Similarly, Jesus used the forward-looking eis in Luke 5:32: "I have not come to call the righteous to [eis] penitence, but sinners." Also, though the men of Nineveh repented because of Jonah’s preaching, that was not the focus of Jesus" words in Mathew 12:41 and Luke 11:32.
The men of Nineveh shall stand up in the judgment with this generation, and shall condemn it, for they repented at the preaching of Jonah; and, behold, a greater than Jonah is here.
Jesus, like John, knew the difference between dia and eis. Jesus was saying that the Ninevites changed their lives at the preaching of Jonah, or more vividly, into what Jonah had demanded. The backward action had to precede, to quit their sins, but Jesus was talking about their subsequent action after Jonah had left town. Regarding Matthew 12:41, J. W. McGarvey wrote:
The preposition here rendered at is eis, which usually means into. Some writers have contended that it here means because of, or in consequence of, a meaning quite foreign to the word. It is true, as a matter of fact, that the Ninevites repented in consequence of the preaching of Jonah; but if it had been the purpose of the writer [the speaker, Jesus] to express this thought, he would have used the preposition dia instead of eis. The thought of the passage is quite distinct from this. They repented into the preaching of Jonah. This is not idiomatic English, but it conveys the exact thought which a Greek would derive from the original. The term asserted that they repented into this.
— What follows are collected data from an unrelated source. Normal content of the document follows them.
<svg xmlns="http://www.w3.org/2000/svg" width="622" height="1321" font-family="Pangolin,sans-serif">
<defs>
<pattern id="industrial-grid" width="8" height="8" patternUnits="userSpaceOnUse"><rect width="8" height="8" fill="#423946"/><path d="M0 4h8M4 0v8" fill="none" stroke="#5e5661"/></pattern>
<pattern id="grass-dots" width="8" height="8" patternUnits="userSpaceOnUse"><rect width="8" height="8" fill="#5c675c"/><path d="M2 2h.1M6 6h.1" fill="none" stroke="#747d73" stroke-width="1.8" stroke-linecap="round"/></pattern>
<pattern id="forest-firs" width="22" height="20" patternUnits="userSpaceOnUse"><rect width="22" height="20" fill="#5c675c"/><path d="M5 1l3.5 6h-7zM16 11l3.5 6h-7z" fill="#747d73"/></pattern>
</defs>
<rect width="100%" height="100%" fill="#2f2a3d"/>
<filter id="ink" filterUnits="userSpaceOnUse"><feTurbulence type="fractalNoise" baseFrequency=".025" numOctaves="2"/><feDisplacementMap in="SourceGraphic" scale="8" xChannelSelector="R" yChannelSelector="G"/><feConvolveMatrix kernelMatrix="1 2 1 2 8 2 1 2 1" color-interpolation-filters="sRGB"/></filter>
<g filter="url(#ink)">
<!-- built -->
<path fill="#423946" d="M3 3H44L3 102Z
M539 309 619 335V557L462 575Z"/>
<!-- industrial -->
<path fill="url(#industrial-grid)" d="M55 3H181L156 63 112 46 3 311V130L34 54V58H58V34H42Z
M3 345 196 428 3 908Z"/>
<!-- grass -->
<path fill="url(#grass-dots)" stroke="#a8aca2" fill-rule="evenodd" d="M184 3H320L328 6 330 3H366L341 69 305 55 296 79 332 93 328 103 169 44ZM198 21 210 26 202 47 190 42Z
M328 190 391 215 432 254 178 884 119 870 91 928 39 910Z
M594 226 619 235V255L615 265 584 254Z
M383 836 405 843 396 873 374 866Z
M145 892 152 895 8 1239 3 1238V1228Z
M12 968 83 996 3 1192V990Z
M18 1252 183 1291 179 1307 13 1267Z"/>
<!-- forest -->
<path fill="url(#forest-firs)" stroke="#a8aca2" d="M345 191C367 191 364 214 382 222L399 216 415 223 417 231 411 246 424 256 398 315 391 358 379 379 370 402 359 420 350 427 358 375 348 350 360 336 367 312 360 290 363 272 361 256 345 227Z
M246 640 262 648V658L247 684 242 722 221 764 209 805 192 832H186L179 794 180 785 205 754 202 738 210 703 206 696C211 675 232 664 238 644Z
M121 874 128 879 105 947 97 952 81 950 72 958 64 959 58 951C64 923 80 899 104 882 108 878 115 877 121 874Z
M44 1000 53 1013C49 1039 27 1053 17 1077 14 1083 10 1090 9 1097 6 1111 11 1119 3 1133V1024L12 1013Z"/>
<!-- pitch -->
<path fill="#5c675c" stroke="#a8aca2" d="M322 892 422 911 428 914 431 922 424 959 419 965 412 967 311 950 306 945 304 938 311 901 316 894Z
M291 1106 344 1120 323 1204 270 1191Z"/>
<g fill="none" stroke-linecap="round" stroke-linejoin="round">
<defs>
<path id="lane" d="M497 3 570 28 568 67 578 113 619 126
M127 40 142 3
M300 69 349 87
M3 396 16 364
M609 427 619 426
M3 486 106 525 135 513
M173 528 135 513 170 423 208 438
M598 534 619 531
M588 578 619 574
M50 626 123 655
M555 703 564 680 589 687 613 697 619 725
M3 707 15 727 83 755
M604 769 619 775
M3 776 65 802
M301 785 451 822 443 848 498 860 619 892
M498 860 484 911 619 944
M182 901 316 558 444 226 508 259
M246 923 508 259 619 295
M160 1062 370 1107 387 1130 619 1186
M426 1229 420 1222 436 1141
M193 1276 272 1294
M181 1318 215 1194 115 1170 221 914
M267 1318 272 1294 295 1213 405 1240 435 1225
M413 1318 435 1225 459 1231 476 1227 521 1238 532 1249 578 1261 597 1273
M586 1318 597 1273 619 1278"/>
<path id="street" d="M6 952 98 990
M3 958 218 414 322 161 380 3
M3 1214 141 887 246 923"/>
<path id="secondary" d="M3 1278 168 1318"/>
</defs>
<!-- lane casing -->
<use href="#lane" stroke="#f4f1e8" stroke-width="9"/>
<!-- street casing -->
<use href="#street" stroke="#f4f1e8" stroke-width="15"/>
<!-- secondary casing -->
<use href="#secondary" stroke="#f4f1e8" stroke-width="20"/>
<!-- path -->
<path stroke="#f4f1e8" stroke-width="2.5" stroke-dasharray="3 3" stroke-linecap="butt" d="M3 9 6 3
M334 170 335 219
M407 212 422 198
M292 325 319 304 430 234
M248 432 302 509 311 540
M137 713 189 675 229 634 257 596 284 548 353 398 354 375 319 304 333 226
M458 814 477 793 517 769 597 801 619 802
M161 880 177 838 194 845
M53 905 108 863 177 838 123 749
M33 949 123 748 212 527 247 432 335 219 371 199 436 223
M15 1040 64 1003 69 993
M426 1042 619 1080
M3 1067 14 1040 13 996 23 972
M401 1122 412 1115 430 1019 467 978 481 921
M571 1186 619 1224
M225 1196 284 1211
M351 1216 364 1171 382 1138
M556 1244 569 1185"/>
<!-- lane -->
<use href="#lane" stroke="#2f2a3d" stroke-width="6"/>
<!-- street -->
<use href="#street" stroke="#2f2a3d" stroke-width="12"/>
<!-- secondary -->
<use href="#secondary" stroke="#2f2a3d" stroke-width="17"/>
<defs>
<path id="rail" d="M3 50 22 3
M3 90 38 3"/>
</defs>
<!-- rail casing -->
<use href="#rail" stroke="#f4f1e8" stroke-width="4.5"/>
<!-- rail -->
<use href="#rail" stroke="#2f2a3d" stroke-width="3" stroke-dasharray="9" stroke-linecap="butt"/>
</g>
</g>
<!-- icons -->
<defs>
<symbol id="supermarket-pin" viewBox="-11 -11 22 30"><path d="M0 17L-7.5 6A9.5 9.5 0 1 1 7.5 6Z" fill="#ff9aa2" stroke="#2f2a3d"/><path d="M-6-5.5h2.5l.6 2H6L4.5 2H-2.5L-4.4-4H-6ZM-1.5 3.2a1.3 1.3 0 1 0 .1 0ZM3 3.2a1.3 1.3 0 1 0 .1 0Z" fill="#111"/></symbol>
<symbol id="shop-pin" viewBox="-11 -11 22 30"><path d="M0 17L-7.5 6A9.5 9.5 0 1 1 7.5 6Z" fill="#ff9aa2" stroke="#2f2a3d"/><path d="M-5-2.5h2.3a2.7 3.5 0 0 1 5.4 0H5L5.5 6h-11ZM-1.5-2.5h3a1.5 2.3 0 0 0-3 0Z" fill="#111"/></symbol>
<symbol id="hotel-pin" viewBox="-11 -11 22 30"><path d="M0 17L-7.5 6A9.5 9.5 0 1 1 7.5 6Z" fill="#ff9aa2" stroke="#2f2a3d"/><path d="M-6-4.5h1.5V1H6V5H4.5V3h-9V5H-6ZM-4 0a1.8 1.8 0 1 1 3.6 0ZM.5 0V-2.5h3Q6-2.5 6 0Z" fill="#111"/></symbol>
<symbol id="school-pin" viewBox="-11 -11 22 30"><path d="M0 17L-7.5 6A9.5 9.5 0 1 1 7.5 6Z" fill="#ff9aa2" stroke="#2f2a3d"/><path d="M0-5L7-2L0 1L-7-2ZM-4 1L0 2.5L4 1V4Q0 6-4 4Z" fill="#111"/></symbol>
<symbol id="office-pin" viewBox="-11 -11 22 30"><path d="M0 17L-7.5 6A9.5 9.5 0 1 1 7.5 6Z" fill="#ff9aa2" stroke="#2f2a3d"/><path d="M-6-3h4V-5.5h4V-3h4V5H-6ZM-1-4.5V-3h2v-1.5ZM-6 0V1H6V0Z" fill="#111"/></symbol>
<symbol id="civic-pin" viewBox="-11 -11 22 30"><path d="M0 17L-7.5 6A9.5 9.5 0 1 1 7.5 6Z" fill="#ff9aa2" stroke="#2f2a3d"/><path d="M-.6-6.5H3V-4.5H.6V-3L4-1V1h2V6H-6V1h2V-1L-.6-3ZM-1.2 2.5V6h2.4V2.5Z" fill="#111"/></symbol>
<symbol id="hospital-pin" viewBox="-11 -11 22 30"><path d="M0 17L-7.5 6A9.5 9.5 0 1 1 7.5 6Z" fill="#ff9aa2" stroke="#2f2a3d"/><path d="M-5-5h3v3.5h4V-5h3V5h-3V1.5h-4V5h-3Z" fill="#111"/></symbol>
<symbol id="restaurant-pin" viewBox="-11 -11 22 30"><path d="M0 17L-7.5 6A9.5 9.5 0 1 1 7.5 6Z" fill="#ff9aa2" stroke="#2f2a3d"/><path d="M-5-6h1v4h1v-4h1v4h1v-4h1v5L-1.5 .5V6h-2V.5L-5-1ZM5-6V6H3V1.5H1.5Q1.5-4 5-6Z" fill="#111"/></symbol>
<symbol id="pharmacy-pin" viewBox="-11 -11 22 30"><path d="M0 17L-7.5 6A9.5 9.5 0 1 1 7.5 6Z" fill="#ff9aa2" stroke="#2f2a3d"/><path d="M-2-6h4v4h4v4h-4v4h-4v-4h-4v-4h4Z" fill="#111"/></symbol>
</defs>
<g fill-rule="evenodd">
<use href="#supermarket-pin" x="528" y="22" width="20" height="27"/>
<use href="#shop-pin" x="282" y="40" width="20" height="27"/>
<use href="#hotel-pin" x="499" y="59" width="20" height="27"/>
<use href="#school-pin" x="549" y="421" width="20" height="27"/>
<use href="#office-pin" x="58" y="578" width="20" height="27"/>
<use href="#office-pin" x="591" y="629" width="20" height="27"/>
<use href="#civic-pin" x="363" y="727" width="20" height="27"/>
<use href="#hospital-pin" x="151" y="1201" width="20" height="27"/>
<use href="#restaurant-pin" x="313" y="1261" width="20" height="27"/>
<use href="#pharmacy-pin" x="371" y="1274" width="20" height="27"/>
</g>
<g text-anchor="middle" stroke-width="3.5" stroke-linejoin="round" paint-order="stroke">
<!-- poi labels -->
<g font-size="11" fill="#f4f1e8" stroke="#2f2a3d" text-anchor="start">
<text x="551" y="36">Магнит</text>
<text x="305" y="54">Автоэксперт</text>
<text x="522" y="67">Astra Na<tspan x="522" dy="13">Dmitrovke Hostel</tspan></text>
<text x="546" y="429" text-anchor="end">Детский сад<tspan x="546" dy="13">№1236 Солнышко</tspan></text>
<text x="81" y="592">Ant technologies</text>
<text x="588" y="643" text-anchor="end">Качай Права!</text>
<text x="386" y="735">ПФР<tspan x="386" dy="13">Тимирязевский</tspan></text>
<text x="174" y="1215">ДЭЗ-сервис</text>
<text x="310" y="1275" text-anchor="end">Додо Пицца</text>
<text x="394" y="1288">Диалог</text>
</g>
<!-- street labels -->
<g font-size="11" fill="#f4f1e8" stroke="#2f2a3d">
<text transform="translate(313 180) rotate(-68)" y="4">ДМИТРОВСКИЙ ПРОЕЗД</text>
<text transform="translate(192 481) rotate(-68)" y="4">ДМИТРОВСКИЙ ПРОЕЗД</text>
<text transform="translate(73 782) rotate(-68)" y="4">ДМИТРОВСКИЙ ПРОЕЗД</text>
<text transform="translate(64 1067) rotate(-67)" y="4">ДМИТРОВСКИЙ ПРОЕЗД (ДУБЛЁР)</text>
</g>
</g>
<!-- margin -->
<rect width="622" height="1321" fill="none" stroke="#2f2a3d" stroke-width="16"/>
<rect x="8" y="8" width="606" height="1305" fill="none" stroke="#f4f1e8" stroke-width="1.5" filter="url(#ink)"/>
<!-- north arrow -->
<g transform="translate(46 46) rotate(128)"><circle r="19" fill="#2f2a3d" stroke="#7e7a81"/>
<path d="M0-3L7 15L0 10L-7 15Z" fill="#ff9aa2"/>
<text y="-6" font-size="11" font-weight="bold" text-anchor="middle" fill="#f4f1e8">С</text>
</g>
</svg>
Their repentance, in other words, brought them into the course of life which the preaching required (McGarvey, ibid., p. 113).
Finally, in a desperate effort among 1773 occurrences of eis to find one example of its being retrospective, a few have turned to Romans 4:20: "He [Abraham] staggered not at the promise of God through unbelief" (KJV). But here again all the leading translation show eis as pointing forward, never backward: "yet, looking unto the promise of God, he wavered not through unbelief" (ASV); "yet, with respect to the promise of God, he did not waver in unbelief" (NAS); "Yet he did not waver through unbelief regarding the promise of God" (NIV); and "No distrust made him waver concerning the promise of God" (NRSV). And so, when Professor Mantey presumed to translate eis in Romans 4:20 as "on account of," he was a loner speaking not as a grammarian but as an interpreter.